Pelosi Presses White House On Immigration For Gay Couples

The Obama administration said its immigration enforcement policy would include protections for same-sex couples facing separation because of DOMA. Congressional Democrats and advocates, however, complain of "mixed messages."

House Minority Leader Nancy Pelosi and more than 80 of her House colleagues today pushed the Obama administration to put in writing a policy that would help to protect same-sex couples in which one partner is a foreign citizen from being separated because current U.S. law doesn't recognize their relationship.

The request, the House's second attempt to move the Obama Administration on the issue, comes after the administration appeared to backtrack this past year on a commitment to include such a policy in its effort to focus the Department of Homeland Security's resources on high-priority immigration cases.

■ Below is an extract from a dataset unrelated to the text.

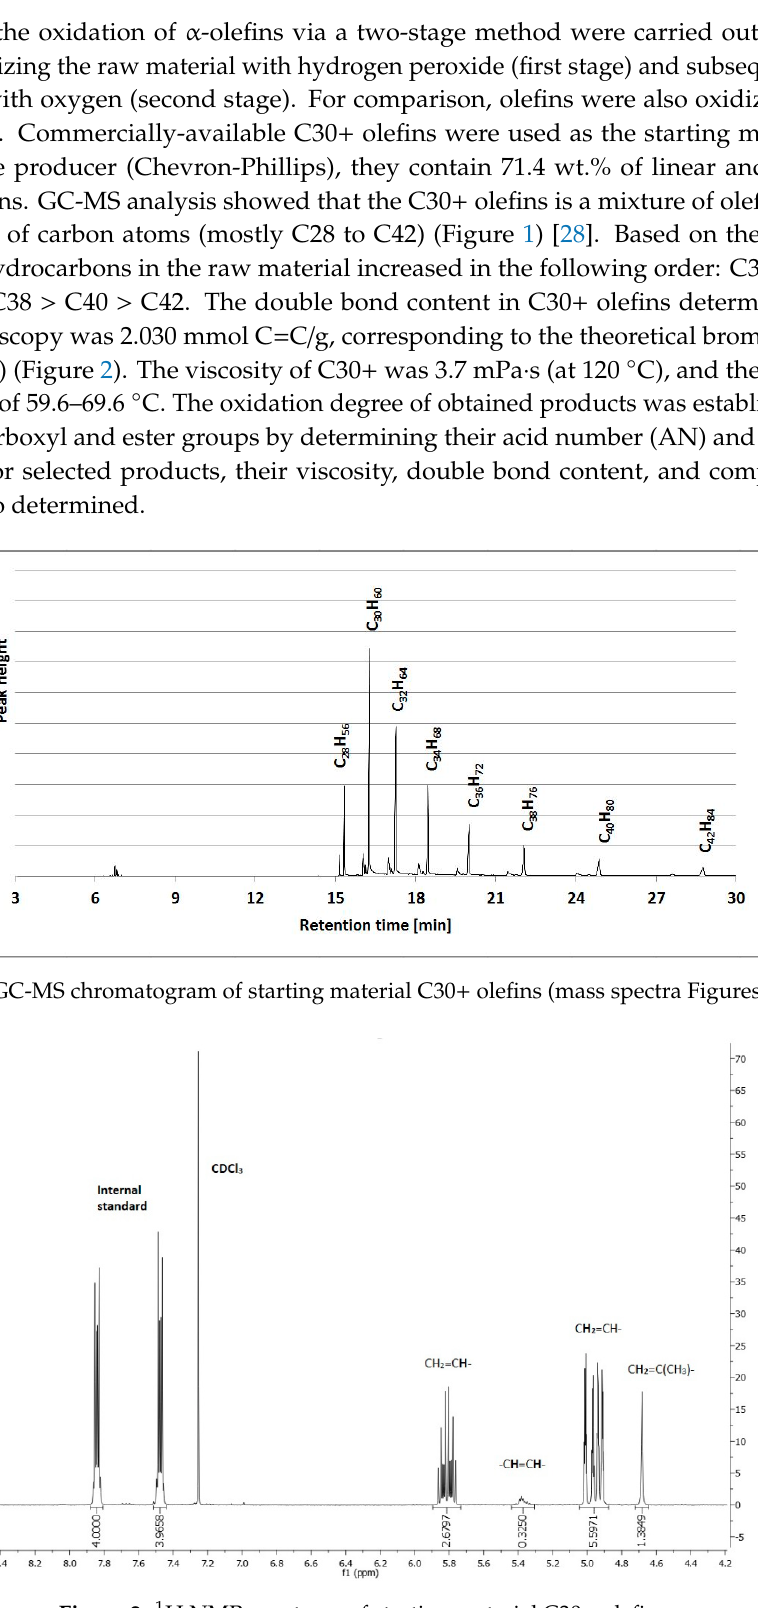
Figure 2. 1 H NMR spectrum of starting material C30+ olefins.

The administration announced in August 2011 that its focus on the "highest priorities" for immigration enforcement would mean that same-sex couples will be considered a family for the purposes of exercising prosecutorial discretion not to institute deportation proceedings against a foreign partner. Advocates celebrated the move, particularly because many of the foreign partners would otherwise be eligible for a green card because of his or her relationship were it not for the Defense of Marriage Act's ban on the federal government recognizing such marriages.

Two months later, however, and as today's letter pointed out, a response from DHS to members of Congress asking about the specifics of the new policy stated only that "LGBT individuals’ ties and contributions to the community are taken into account" — with no mention of the family ties that officials had said would be included in the considerations.

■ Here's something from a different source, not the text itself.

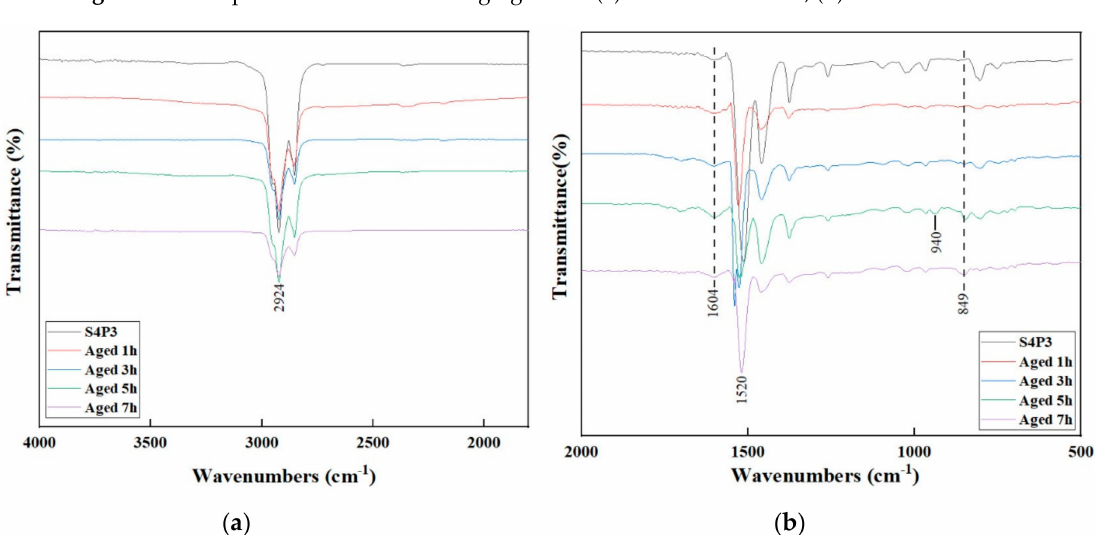
Figure 7. FTIR spectra of S4P3 at di ff erent aging times. ( a ) 4000 to 1500 cm − 1 ; ( b ) 1800 to 600 cm − 1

In today's letter, Pelosi — along with Reps. Jerrold Nadler and Mike Honda, the lead sponsors of two bills aimed at addressing LGBT inequalities in the immigration system, and 81 other Democrats — called on Homeland Security Secretary Janet Napolitano to "issue a written field guidance or a memorandum to explicitly state the policy of your August 18, 2011 announcement which would direct DHS personnel to consider LGBT family ties as a positive factor for the exercise of prosecutorial discretion."

The House members — including out gay Reps. Barney Frank, Jared Polis and David Cicilline — go on to say that "[a] written policy is the best way to ensure that the decision by President Obama and DHS to recognize LGBT family ties for immigration purposes will be implemented so that families will remain together."

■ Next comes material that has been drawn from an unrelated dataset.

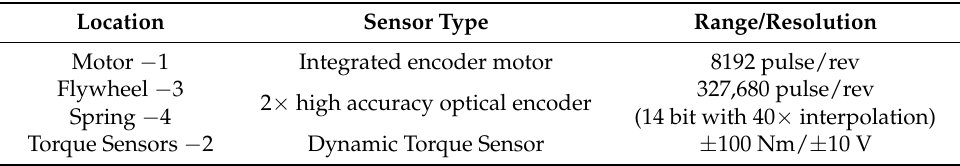
Table 3. Experimental setup sensor specifications.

Calling the letter "a true show of congressional force," Immigration Equality spokesman Steve Ralls told BuzzFeed, "It is a simple action, but also one that will have a real impact on real people and families. We hope Secretary Napolitano will heed the advice of those who signed the letter, and take this important step toward protecting some of the most vulnerable individuals within the immigration system from deportation."

Lavi Soloway, the founder of Stop the Deportations and a lawyer who has represented many same-sex couples facing separation said he "commend[s] Leader Pelosi and the other members for keeping the administration feet to the fire on this."

Working on cases involving immigration officials and immigration judges across the country, Soloway explained why he viewed the step sought by Pelosi and the other members of Congress as necessary.

"DHS' refusal to confirm that the prosecutorial discretion guidelines are meant to keep LGBT families together continues to send mixed messages to deportation officers, Immigration Judges and Immigration and Customs Enforcement prosecutors who have the discretion to protect our families and stop deportations," he told BuzzFeed. "These mixed messages confuse officers in the field and leave LGBT families without protection."